Tuesday, 16 October 2012

15 October 2012

11.46am in the UK, 1.46pm in Turkey, and we're somewhere in between

Airports are the world's greatest places for people watching. It is where the great and the good all go when they need to go somewhere else. They tie together all walks of life, all nationalities, all income levels.

Airports are also some of the strictest places in the world. That's why they make such good places for people watching. The rules are made for everyone but a few special people.

Special in their own heads anyway.

For example, this morning going through airport security, the woman ahead of David and I in the queue was asked if she had any liquids in her carry on bags. The exchange went like this:

Woman: No. Oh wait. Does ibuprofen gel count?

Security: Yes. Please take it out of your bag. [Woman opens bag.]. What is this?

Woman: A drink. Does that count? I already drank most of it.

Security: I will have to dispose of it.

Woman: (in a huff). If you must.

Security: Anything else?

Woman: No.

[Bag goes through x-ray.]

Security: Excuse me, I need to look in your bag. There appears to be liquid in it.

Woman: (in a bigger huff). Fine.

Security: What is this?

Woman: A carton of Ribena.

Security: I will have to dispose of it. Now your bag needs to go back through the scanner. [Puts bag through scanner.]. I'm sorry, there seems to be something else ...

I will end it there. I didn't know whether to be annoyed she was holding everyone up or piss myself laughing. I decided to keep a straight face. She had more tattoos than I do. Bigger ones, too.

Unfortunately she is also on our flight. Oh please don't let her be in our hotel as well!

Now we're on our Thomas Cook flight somewhere over Europe. I can't see enough land to be able to tell which part, although we cleared Belgium, Luxembourg and Germany a while back.




We have survived the airline food and resisted the urge to pay extra for special headsets to let us hear the in-flight film (advertised as "Spider-Man" but actually "Rock of Ages").

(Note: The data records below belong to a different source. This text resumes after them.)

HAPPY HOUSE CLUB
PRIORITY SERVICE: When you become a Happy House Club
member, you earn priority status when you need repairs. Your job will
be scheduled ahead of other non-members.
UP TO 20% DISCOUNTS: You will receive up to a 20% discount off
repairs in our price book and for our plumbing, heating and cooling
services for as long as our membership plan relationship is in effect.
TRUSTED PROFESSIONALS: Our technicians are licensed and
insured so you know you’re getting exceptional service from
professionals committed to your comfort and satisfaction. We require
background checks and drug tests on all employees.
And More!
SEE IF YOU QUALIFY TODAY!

And, as the sun is over the yard-arm, which is David's measurement by which he judges whether one has class or not, so a celebratory drink in celebration of our latest holiday is in order.




3.52pm in Bodrum, Turkey

Well that was one of the easiest passport control experiences I've had, apart from returning to the UK from Dublin! Show your passport, pay $20 for a visa, show your passport again, get your baggage. I was expecting something like the turmoil of the airport in Tunisia because of the things I had read online.

The approach to this airport is the most scenic I've ever seen. Round and round the mountains we went. For a while I thought the airport must be on a mountain! I couldn't take pictures, as much as I really wanted to, because the "no electronics are to be switched on because you'll crash the plane" rule was in force.

Now it's the usual package holiday experience of wait for everyone to get on the coach for dropping off at the various hotels on route. At least the coach is air conditioned! It's very hot here - thank goodness!




5.27pm World of Wonders Hotel Room 1314, Bodrum, Turkey

Just checked in and made it to our room. Dead mouse in bathtub. I want to cry.

5.45pm World of Wonders Hotel Room 1345, Bodrum, Turkey

Room change. Same size but with a sea view instead of a view of kids playing football. And no dead mouse in the bathtub.




6.42pm

Starting to relax a bit now. This helps:


The order of the evening is a drink on the terrace, some food and sleep!

7.37pm

I am stuffed full of cheese, tzatziki, hummous, baklava, smoked mackerel and anchovies.

Yes, I said anchovies. Delish.

I saw a very "cute couple" in the restaurant, obviously on their first holiday together. So sweet. Until they finished eating and he got up to leave.

"Darling," she said. "You're supposed to pull my chair out for me so I can stand up."

I think he wanted to swear at her and he didn't pull her chair out.